Governments have moved to impose safety restrictions on AI. The EU’s AI Act mandates a conformity assessment for high-risk systems, which includes conforming with testing requirements that are still under development. In the US, the National Institute of Standards and Technology (NIST) already had an AI Risk Management Framework (RMF) before the Biden Administration published its Executive Order 14110 on AI safety in October 2023 (now rescinded by the Trump government). This called for a complementary generative AI risk management resource, which NIST published last June.

Unlike NIST’s AI RMF, ISO 42001 is certifiable. And whereas NIST focuses heavily on the safety and security of AI systems, ISO 42001 explores their role within a wider business context.

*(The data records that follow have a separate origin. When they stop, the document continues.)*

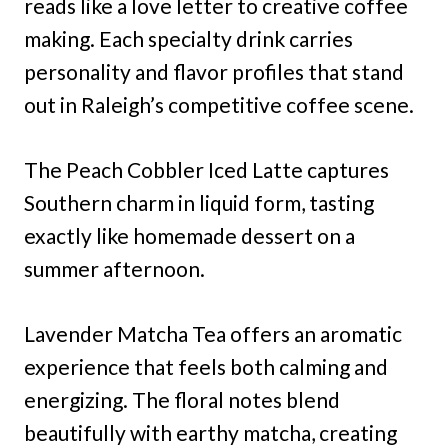
reads like a love letter to creative coffee
making. Each specialty drink carries
personality and flavor profiles that stand
out in Raleigh’s competitive coffee scene.
The Peach Cobbler Iced Latte captures
Southern charm in liquid form, tasting
exactly like homemade dessert on a
summer afternoon.
Lavender Matcha Tea offers an aromatic
experience that feels both calming and
energizing. The floral notes blend
beautifully with earthy matcha, creating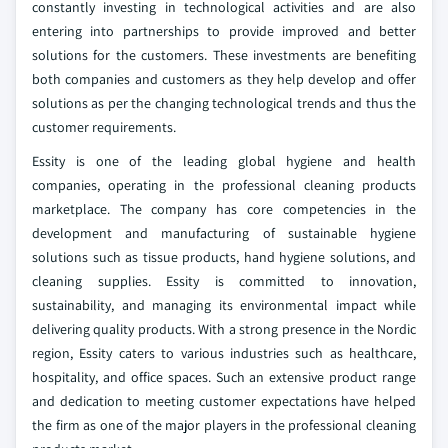
constantly investing in technological activities and are also
entering into partnerships to provide improved and better
solutions for the customers. These investments are benefiting
both companies and customers as they help develop and offer
solutions as per the changing technological trends and thus the
customer requirements.
Essity is one of the leading global hygiene and health
companies, operating in the professional cleaning products
marketplace. The company has core competencies in the
development and manufacturing of sustainable hygiene
solutions such as tissue products, hand hygiene solutions, and
cleaning supplies. Essity is committed to innovation,
sustainability, and managing its environmental impact while
delivering quality products. With a strong presence in the Nordic
region, Essity caters to various industries such as healthcare,
hospitality, and office spaces. Such an extensive product range
and dedication to meeting customer expectations have helped
the firm as one of the major players in the professional cleaning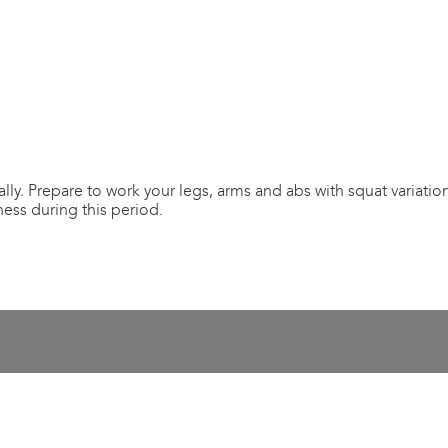
lly. Prepare to work your legs, arms and abs with squat variation
tness during this period.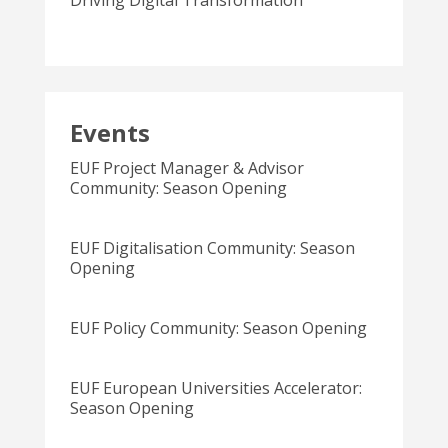
Driving Digital Transformation
Events
EUF Project Manager & Advisor
Community: Season Opening
EUF Digitalisation Community: Season
Opening
EUF Policy Community: Season Opening
EUF European Universities Accelerator:
Season Opening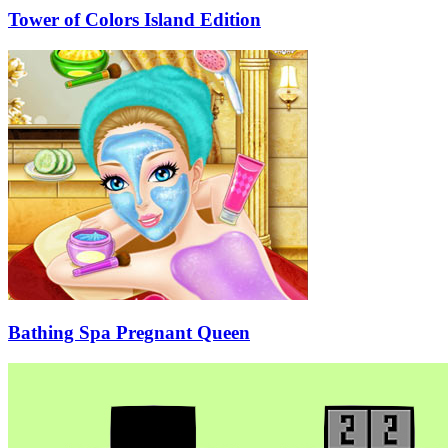
Tower of Colors Island Edition
Bathing Spa Pregnant Queen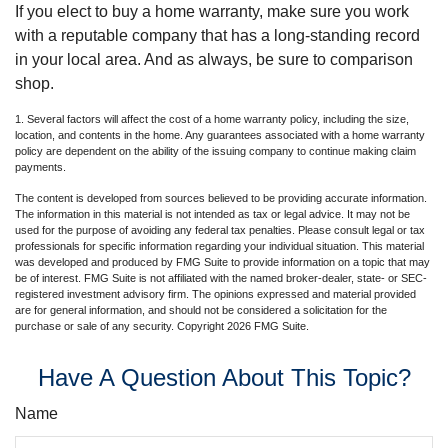
If you elect to buy a home warranty, make sure you work
with a reputable company that has a long-standing record
in your local area. And as always, be sure to comparison
shop.
1. Several factors will affect the cost of a home warranty policy, including the size,
location, and contents in the home. Any guarantees associated with a home warranty
policy are dependent on the ability of the issuing company to continue making claim
payments.
The content is developed from sources believed to be providing accurate information.
The information in this material is not intended as tax or legal advice. It may not be
used for the purpose of avoiding any federal tax penalties. Please consult legal or tax
professionals for specific information regarding your individual situation. This material
was developed and produced by FMG Suite to provide information on a topic that may
be of interest. FMG Suite is not affiliated with the named broker-dealer, state- or SEC-
registered investment advisory firm. The opinions expressed and material provided
are for general information, and should not be considered a solicitation for the
purchase or sale of any security. Copyright
2026 FMG Suite.
Have A Question About This Topic?
Name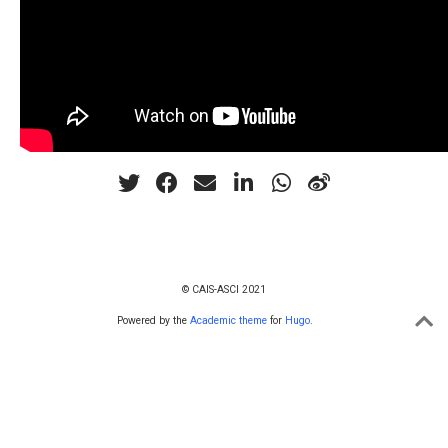
© CAIS-ASCI 2021
Powered by the
Academic theme
for
Hugo
.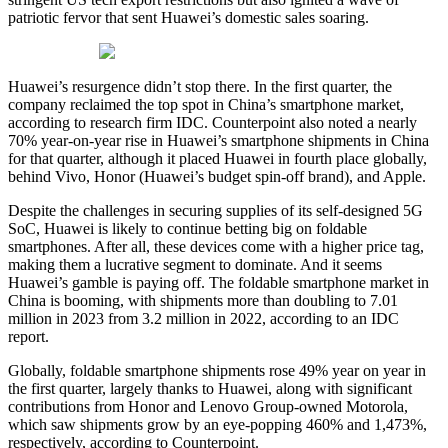
patriotic fervor that sent Huawei’s domestic sales soaring.
Huawei’s resurgence didn’t stop there. In the first quarter, the
company reclaimed the top spot in China’s smartphone market,
according to research firm IDC. Counterpoint also noted a nearly
70% year-on-year rise in Huawei’s smartphone shipments in China
for that quarter, although it placed Huawei in fourth place globally,
behind Vivo, Honor (Huawei’s budget spin-off brand), and Apple.
Despite the challenges in securing supplies of its self-designed 5G
SoC, Huawei is likely to continue betting big on foldable
smartphones. After all, these devices come with a higher price tag,
making them a lucrative segment to dominate. And it seems
Huawei’s gamble is paying off. The foldable smartphone market in
China is booming, with shipments more than doubling to 7.01
million in 2023 from 3.2 million in 2022, according to an IDC
report.
Globally, foldable smartphone shipments rose 49% year on year in
the first quarter, largely thanks to Huawei, along with significant
contributions from Honor and Lenovo Group-owned Motorola,
which saw shipments grow by an eye-popping 460% and 1,473%,
respectively, according to Counterpoint.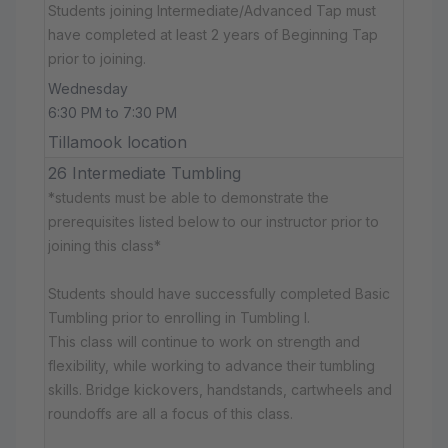
Students joining Intermediate/Advanced Tap must
have completed at least 2 years of Beginning Tap
prior to joining.
Wednesday
6:30 PM to 7:30 PM
Tillamook location
26 Intermediate Tumbling
*students must be able to demonstrate the
prerequisites listed below to our instructor prior to
joining this class*
Students should have successfully completed Basic
Tumbling prior to enrolling in Tumbling I.
This class will continue to work on strength and
flexibility, while working to advance their tumbling
skills. Bridge kickovers, handstands, cartwheels and
roundoffs are all a focus of this class.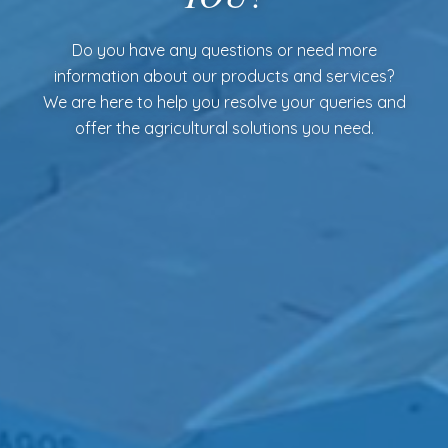
Do you have any questions or need more
information about our products and services?
We are here to help you resolve your queries and
offer the agricultural solutions you need.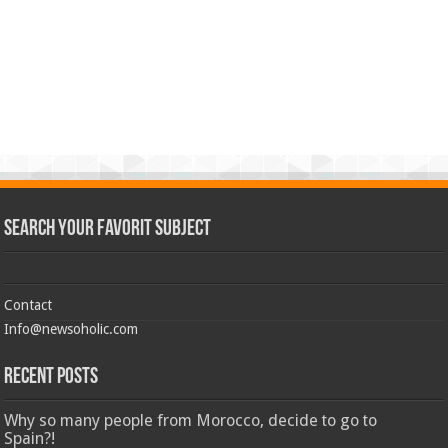
Search Your Favorit Subject
Contact
Info@newsoholic.com
Recent Posts
Why so many people from Morocco, decide to go to
Spain?!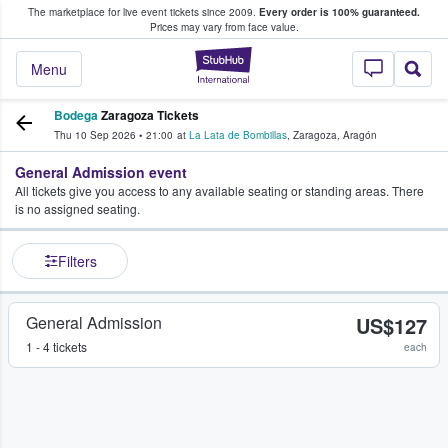
The marketplace for live event tickets since 2009.
Every order is 100% guaranteed.
e Fans Buy & Sell Tickets
Prices may vary from face value.
StubHub – Where F
Menu
Bodega
Zaragoza Tickets
Thu 10 Sep 2026
•
21:00
at
La Lata de Bombillas
,
Zaragoza
,
Aragón
General Admission event
All tickets give you access to any available seating or standing areas. There
is no assigned seating.
Filters
General Admission
US$127
1 - 4 tickets
each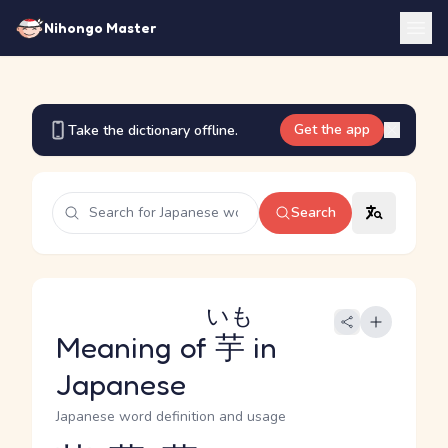
Nihongo Master
Get the app
Take the dictionary offline.
Search
いも
Meaning of
芋
in
Japanese
Japanese word definition and usage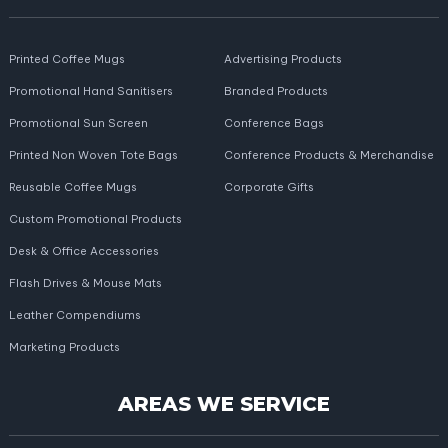
Printed Coffee Mugs
Advertising Products
Promotional Hand Sanitisers
Branded Products
Promotional Sun Screen
Conference Bags
Printed Non Woven Tote Bags
Conference Products & Merchandise
Reusable Coffee Mugs
Corporate Gifts
Custom Promotional Products
Desk & Office Accessories
Flash Drives & Mouse Mats
Leather Compendiums
Marketing Products
AREAS WE SERVICE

Why AI Governance Matters Now

Frameworks like these are becoming increasingly crucial as foundational LLM model providers race to provide new features that wow consumers. In doing so, they increase the AI models’ attack surface, enabling security researchers to find new exploits. For example, companies including OpenAI and Google have introduced long-term memory capabilities into their LLMs, allowing them to get to know users more intimately and deliver better results. This enabled researcher Johann Rehberger to use prompt injection that could plant false long-term memories in Google’s Gemini LLM.

It’s also worth exploring the security of AI models in the context of basic cyber-hygiene. In January 2025, researchers exposed a data breach at the Chinese-engineered foundational LLM DeepSeek, which captured the public’s imagination with its high performance. The cause of the data breach had nothing to do with prompt engineering, model inversion, or any magical AI capabilities; it stemmed from a publicly exposed cloud database containing chat histories and user details. In the exciting new world of AI, some of the most damaging vulnerabilities are depressingly old-school.